### What needs to be done
Give the number of lines in the entries below that hold "Example", with no accompanying words.

### Stored data
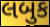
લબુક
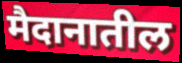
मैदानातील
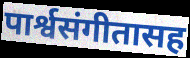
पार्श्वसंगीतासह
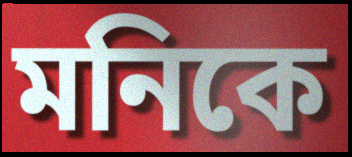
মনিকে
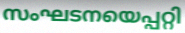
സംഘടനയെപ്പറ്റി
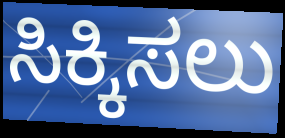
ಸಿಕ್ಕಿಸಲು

---

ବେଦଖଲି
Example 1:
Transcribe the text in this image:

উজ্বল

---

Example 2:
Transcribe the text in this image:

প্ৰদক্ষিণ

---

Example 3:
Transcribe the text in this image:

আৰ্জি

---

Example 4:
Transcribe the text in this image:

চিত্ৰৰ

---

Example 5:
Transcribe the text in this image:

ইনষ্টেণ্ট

### Task answer
5